Instructions to follow> Please restate each line of the data that follows word for word, skipping any image.

Record extracts>
════════════════

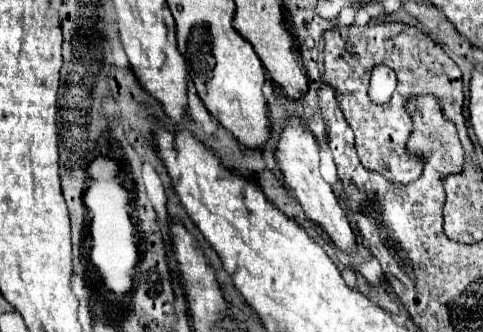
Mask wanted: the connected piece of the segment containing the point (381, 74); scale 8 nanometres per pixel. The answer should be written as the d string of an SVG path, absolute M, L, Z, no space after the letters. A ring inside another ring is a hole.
M375 66L371 74L371 86L369 86L369 96L373 102L389 102L393 90L395 90L397 78L395 72L387 66Z

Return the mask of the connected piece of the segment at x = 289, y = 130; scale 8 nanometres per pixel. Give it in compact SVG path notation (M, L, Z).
M289 116L287 118L287 126L281 134L279 146L277 146L277 164L283 170L285 182L291 186L295 198L299 200L299 204L305 210L305 216L315 222L319 228L323 228L323 232L331 238L331 242L345 254L351 254L357 250L357 240L355 234L349 226L347 214L343 212L343 208L339 206L339 200L333 192L333 188L321 178L319 172L319 146L315 142L315 138L311 136L311 132L299 122L299 118Z

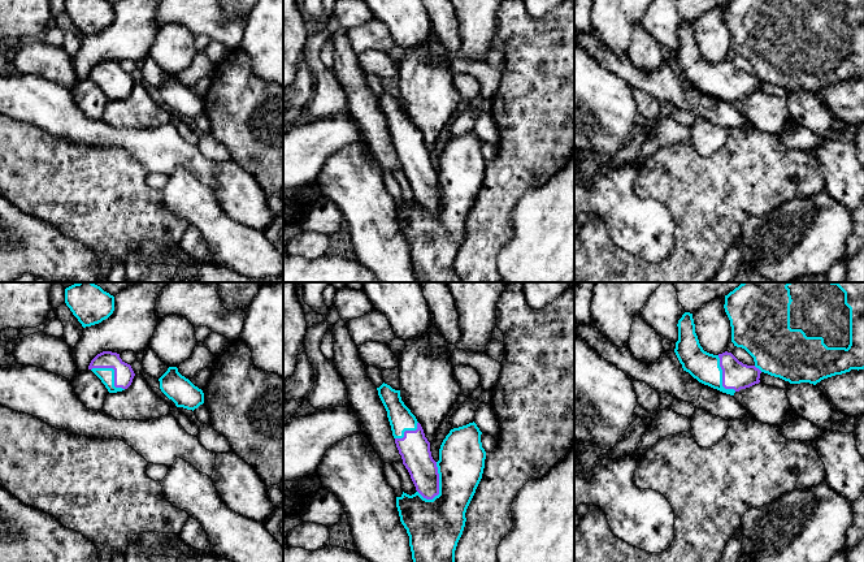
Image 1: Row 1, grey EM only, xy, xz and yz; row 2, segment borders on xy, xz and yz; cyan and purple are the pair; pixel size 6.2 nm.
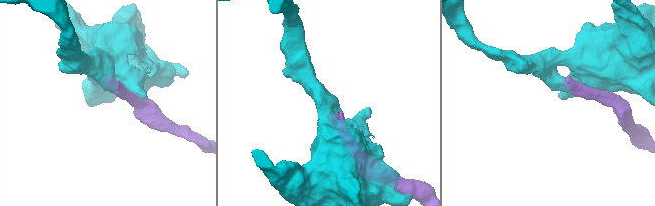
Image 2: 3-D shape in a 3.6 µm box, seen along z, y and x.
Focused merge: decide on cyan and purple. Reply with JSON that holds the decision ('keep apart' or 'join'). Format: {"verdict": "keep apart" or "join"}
{"verdict": "join"}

════════════════

Written solution>
Mask wanted: the connected piece of the segment containing the point (381, 74); scale 8 nanometres per pixel. The answer should be written as the d string of an SVG path, absolute M, L, Z, no space after the letters. A ring inside another ring is a hole.
M375 66L371 74L371 86L369 86L369 96L373 102L389 102L393 90L395 90L397 78L395 72L387 66Z

Return the mask of the connected piece of the segment at x = 289, y = 130; scale 8 nanometres per pixel. Give it in compact SVG path notation (M, L, Z).
M289 116L287 118L287 126L281 134L279 146L277 146L277 164L283 170L285 182L291 186L295 198L299 200L299 204L305 210L305 216L315 222L319 228L323 228L323 232L331 238L331 242L345 254L351 254L357 250L357 240L355 234L349 226L347 214L343 212L343 208L339 206L339 200L333 192L333 188L321 178L319 172L319 146L315 142L315 138L311 136L311 132L299 122L299 118Z

Image 1: Row 1, grey EM only, xy, xz and yz; row 2, segment borders on xy, xz and yz; cyan and purple are the pair; pixel size 6.2 nm.
Image 2: 3-D shape in a 3.6 µm box, seen along z, y and x.
Focused merge: decide on cyan and purple. Reply with JSON that holds the decision ('keep apart' or 'join'). Format: {"verdict": "keep apart" or "join"}
{"verdict": "join"}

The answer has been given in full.